* _WORK TO BE COMPLETED_: No image is to be carried over; reproduce the rest of the listing word for word.
==============================
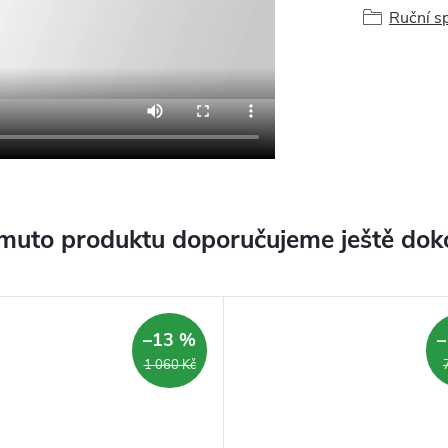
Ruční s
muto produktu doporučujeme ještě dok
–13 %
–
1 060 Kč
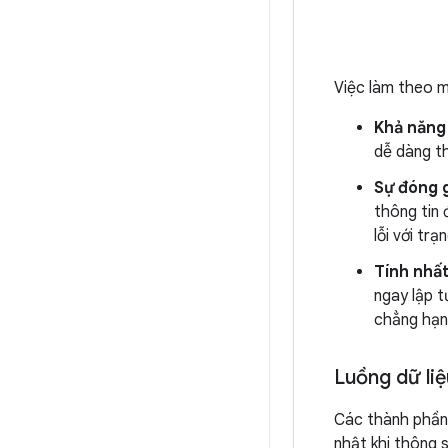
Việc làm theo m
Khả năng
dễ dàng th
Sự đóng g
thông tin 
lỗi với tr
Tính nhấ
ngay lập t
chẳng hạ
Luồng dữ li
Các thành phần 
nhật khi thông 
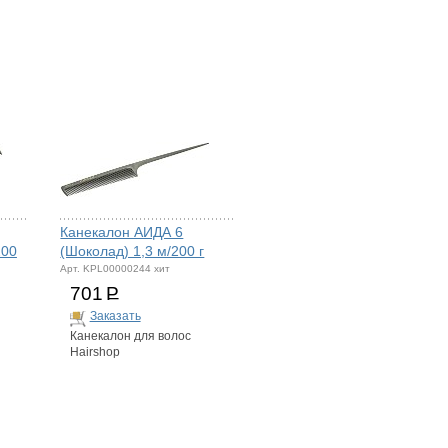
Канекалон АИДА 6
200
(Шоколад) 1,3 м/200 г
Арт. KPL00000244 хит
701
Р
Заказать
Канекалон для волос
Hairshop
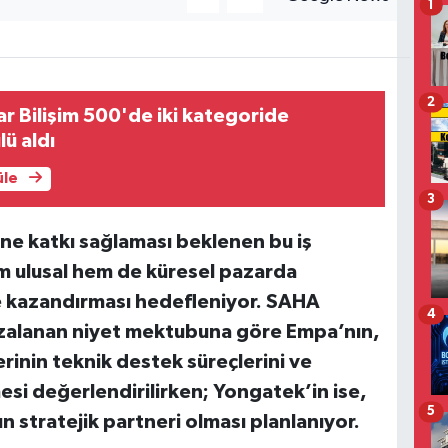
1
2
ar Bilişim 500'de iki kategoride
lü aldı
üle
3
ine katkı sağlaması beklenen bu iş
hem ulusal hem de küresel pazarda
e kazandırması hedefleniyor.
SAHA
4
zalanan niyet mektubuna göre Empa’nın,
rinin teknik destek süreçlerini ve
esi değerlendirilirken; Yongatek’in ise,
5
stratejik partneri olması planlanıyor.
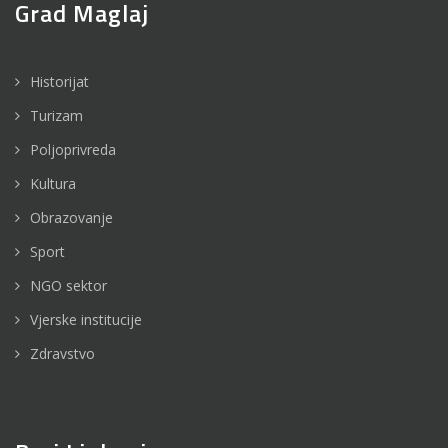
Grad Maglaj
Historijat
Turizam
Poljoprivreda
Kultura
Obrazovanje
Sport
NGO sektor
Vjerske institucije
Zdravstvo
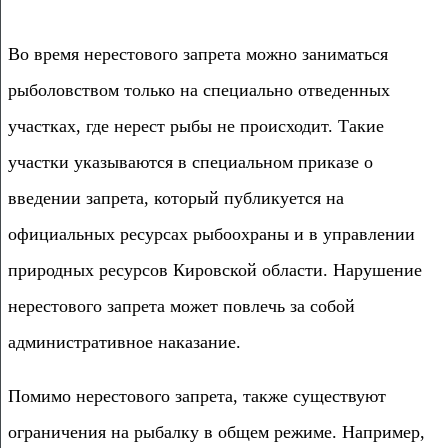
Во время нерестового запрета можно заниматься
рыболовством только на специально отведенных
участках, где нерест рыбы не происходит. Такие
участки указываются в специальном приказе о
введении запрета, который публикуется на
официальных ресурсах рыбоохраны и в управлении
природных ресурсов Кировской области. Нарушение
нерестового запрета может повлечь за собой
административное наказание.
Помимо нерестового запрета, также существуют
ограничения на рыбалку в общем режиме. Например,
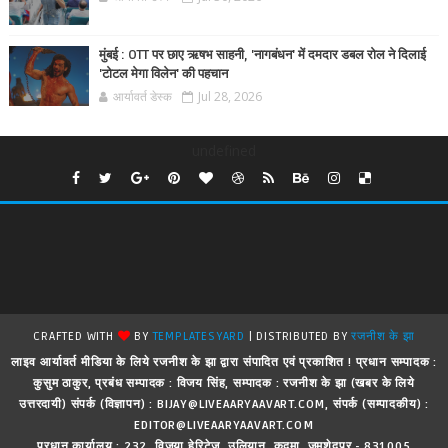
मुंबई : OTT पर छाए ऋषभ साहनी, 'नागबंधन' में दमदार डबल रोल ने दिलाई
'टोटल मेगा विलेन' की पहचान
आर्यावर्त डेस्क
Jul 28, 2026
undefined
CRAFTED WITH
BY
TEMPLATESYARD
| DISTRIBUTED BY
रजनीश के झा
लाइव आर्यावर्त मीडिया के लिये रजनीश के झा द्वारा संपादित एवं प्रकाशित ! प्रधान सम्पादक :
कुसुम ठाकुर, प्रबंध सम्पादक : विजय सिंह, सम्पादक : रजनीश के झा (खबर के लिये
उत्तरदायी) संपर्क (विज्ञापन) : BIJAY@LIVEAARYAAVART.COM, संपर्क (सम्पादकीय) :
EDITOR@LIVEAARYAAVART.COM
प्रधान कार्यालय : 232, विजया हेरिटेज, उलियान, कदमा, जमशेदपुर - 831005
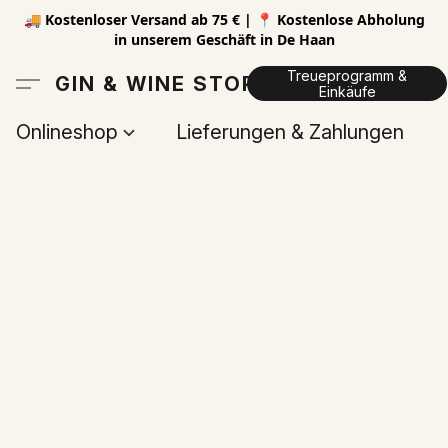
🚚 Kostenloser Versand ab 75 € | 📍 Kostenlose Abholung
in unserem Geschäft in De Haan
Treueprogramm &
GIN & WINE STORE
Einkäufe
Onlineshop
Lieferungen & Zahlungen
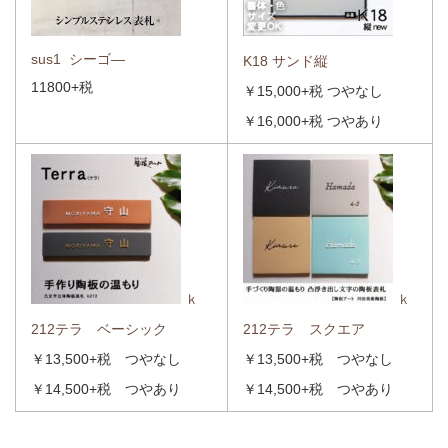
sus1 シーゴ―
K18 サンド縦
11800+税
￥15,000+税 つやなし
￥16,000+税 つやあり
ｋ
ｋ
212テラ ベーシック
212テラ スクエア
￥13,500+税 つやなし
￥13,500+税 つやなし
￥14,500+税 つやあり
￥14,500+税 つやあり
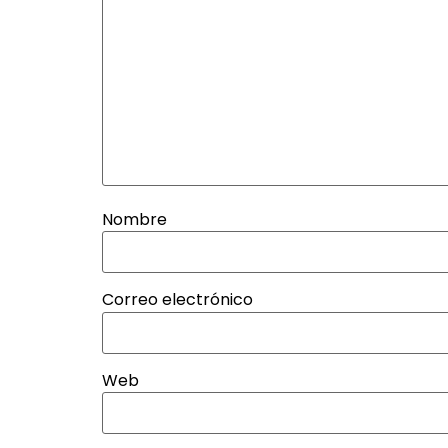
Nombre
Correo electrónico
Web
==============================
* _PROBLEM SOLUTION_:
Ruční s
muto produktu doporučujeme ještě dok
–13 %
–
1 060 Kč
Việc làm theo m
Khả năng
dễ dàng th
Sự đóng g
thông tin 
lỗi với tr
Tính nhấ
ngay lập t
chẳng hạ
Luồng dữ li
Các thành phần 
nhật khi thông 
Канекалон АИДА 6
200
(Шоколад) 1,3 м/200 г
Арт. KPL00000244 хит
701
Р
Заказать
Канекалон для волос
Hairshop
1
2
ar Bilişim 500'de iki kategoride
lü aldı
üle
3
ine katkı sağlaması beklenen bu iş
hem ulusal hem de küresel pazarda
e kazandırması hedefleniyor.
SAHA
4
zalanan niyet mektubuna göre Empa’nın,
rinin teknik destek süreçlerini ve
esi değerlendirilirken; Yongatek’in ise,
5
stratejik partneri olması planlanıyor.
Grad Maglaj
Historijat
Turizam
Poljoprivreda
Kultura
Obrazovanje
Sport
NGO sektor
Vjerske institucije
Zdravstvo
Во время нерестового запрета можно заниматься
рыболовством только на специально отведенных
участках, где нерест рыбы не происходит. Такие
участки указываются в специальном приказе о
введении запрета, который публикуется на
официальных ресурсах рыбоохраны и в управлении
природных ресурсов Кировской области. Нарушение
нерестового запрета может повлечь за собой
административное наказание.
Помимо нерестового запрета, также существуют
ограничения на рыбалку в общем режиме. Например,
मुंबई : OTT पर छाए ऋषभ साहनी, 'नागबंधन' में दमदार डबल रोल ने दिलाई
'टोटल मेगा विलेन' की पहचान
आर्यावर्त डेस्क
Jul 28, 2026
undefined
CRAFTED WITH
BY
TEMPLATESYARD
| DISTRIBUTED BY
रजनीश के झा
लाइव आर्यावर्त मीडिया के लिये रजनीश के झा द्वारा संपादित एवं प्रकाशित ! प्रधान सम्पादक :
कुसुम ठाकुर, प्रबंध सम्पादक : विजय सिंह, सम्पादक : रजनीश के झा (खबर के लिये
उत्तरदायी) संपर्क (विज्ञापन) : BIJAY@LIVEAARYAAVART.COM, संपर्क (सम्पादकीय) :
EDITOR@LIVEAARYAAVART.COM
प्रधान कार्यालय : 232, विजया हेरिटेज, उलियान, कदमा, जमशेदपुर - 831005
🚚 Kostenloser Versand ab 75 € | 📍 Kostenlose Abholung
in unserem Geschäft in De Haan
Treueprogramm &
GIN & WINE STORE
Einkäufe
Onlineshop
Lieferungen & Zahlungen
sus1 シーゴ―
K18 サンド縦
11800+税
￥15,000+税 つやなし
￥16,000+税 つやあり
ｋ
ｋ
212テラ ベーシック
212テラ スクエア
￥13,500+税 つやなし
￥13,500+税 つやなし
￥14,500+税 つやあり
￥14,500+税 つやあり
Nombre
Correo electrónico
Web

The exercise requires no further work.